Prediction of compound response to 15 toxicity assays

(A) Heatmap showing the training performance of VNN built under different combinations of root biological processes (shown as upset plot at the bottom). To facilitate comparison, the model performance is normalized within each assay using Z-transform. The optimal combination for each assay is highlighted with a red star. The name of each assay is annotated on the left, with the name of the assay cell line included in parentheses.

(B) Bar plot showing the validation performance in all 15 Tox21 datasets. The performance of DTox is compared against three other models: a multi-layer perceptron with the same number of hidden layers and neurons as DTox (MLP), random forest (RF), and gradient boosting (GB). Performance is measured by two metrics: area under ROC curve and balanced accuracy, with error bar showing the 95% confidence interval.

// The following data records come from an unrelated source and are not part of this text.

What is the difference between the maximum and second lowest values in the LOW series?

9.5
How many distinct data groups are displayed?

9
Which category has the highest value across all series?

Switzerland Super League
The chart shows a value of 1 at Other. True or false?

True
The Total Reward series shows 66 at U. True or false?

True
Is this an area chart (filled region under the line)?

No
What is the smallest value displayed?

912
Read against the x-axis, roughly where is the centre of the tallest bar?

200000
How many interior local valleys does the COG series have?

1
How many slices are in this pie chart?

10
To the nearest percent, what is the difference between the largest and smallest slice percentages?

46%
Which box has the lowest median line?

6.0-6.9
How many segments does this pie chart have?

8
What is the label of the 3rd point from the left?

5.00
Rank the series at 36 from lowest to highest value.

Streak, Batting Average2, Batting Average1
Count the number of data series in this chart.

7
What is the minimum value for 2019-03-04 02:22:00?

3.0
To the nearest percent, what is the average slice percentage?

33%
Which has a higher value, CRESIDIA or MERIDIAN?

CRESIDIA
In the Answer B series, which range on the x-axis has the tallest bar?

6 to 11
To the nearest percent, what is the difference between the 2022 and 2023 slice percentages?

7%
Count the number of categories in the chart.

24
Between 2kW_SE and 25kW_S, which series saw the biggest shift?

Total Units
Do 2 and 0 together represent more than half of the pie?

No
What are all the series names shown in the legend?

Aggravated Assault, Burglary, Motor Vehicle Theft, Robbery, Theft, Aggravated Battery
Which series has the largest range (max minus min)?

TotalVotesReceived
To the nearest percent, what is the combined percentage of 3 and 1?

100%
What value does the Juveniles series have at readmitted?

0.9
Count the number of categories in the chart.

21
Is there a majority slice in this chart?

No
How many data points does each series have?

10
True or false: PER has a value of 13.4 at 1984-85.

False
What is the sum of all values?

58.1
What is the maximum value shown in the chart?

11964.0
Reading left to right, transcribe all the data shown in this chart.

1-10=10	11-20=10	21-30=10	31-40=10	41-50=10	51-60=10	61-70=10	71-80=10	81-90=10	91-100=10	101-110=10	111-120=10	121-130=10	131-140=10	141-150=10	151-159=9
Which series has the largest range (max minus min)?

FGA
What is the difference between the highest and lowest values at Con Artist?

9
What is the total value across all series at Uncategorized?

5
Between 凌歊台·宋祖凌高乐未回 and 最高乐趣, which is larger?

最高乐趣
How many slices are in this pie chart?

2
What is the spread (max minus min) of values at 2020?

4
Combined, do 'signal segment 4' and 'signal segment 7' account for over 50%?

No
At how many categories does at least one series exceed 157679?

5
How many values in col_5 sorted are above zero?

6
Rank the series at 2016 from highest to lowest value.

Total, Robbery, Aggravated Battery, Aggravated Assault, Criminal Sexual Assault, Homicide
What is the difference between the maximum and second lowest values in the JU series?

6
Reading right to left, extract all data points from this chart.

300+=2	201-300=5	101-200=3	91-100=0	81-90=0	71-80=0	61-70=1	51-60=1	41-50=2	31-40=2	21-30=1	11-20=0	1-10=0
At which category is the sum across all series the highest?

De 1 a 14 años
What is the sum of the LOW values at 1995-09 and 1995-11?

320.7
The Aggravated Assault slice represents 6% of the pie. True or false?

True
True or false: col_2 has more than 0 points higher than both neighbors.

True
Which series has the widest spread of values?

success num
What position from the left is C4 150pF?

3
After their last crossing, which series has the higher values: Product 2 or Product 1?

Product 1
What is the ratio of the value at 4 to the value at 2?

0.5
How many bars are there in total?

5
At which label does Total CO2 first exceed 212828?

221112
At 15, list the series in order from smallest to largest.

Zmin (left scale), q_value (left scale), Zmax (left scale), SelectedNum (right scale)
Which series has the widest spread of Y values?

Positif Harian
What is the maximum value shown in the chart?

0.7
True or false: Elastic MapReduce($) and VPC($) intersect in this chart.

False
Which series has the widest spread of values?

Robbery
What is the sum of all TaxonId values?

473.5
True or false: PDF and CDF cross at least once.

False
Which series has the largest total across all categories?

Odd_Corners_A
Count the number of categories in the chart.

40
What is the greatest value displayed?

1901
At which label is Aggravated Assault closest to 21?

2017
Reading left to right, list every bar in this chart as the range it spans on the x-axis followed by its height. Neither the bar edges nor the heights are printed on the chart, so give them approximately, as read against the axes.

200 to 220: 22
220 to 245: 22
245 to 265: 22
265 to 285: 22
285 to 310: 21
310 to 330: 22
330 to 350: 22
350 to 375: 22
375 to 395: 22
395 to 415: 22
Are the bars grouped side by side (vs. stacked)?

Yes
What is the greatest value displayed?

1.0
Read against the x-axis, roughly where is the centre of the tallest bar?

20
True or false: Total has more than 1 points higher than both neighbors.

AhR, aryl hydrocarbon receptor; AP-1, activator protein-1; ARE, antioxidant response element; AR-MDA, androgen receptor in MDA-kb2 AR-luc cell line; CAR, constitutive androstane receptor; ER-BG1, estrogen receptor in BG1 cell line, PR-BLA, progesterone receptor in PR-UAS-bla HEK293T cell line; PXR, pregnane X receptor; RAR, retinoid acid receptor; ROR, retinoid-related orphan receptor.